─── EXTRAIT DU TEXTE

Un contexte politique tendu

Ce verdict intervient dans un climat politique particulièrement tendu en Corée du Sud, où plusieurs anciens hauts responsables ont été poursuivis pour corruption ces dernières années. Le président actuel, qui a fait de la lutte contre la corruption l'un de ses chevaux de bataille, s'est refusé à tout commentaire sur cette affaire spécifique, mais a réaffirmé son engagement à renforcer l'indépendance de la justice.

L'opinion publique reste divisée : certains estiment que la justice a fait son travail en reconnaissant la culpabilité de l'ancien Premier ministre, tandis que d'autres jugent la peine trop clémente pour un crime qui a détourné des fonds publics destinés à des programmes sociaux. Les médias sud-coréens ont largement couvert l'affaire, mettant en lumière les liens troubles entre le monde politique et les grandes entreprises.

Han Duck-soo, qui a occupé le poste de Premier ministre de 2022 à 2024, devra purger sa peine dans une prison de haute sécurité. Ses avocats ont annoncé qu'ils n'envisageaient pas de nouveau recours, mais n'ont pas exclu une demande de grâce présidentielle à l'avenir. L'affaire continue de faire des vagues et pourrait avoir des répercussions sur les prochaines élections législatives prévues en 2027.

──────
─── DONNÉES DISPONIBLES

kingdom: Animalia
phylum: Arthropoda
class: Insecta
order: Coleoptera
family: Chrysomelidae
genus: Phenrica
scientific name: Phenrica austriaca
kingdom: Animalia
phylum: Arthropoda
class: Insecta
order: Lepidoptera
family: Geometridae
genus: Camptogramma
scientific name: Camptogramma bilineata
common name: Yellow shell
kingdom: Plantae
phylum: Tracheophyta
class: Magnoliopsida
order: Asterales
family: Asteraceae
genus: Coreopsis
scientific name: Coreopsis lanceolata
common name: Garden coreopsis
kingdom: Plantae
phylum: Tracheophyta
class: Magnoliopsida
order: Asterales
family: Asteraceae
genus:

──────

-- CONSIGNE --
Reproduisez à l'identique le passage de l'extrait du texte sur le contexte politique sud-coréen, de « Un contexte politique » à « de la justice. ». La liste ne joue aucun rôle dans cet exercice.

-- RÉPONSE --
Un contexte politique tendu

Ce verdict intervient dans un climat politique particulièrement tendu en Corée du Sud, où plusieurs anciens hauts responsables ont été poursuivis pour corruption ces dernières années. Le président actuel, qui a fait de la lutte contre la corruption l'un de ses chevaux de bataille, s'est refusé à tout commentaire sur cette affaire spécifique, mais a réaffirmé son engagement à renforcer l'indépendance de la justice.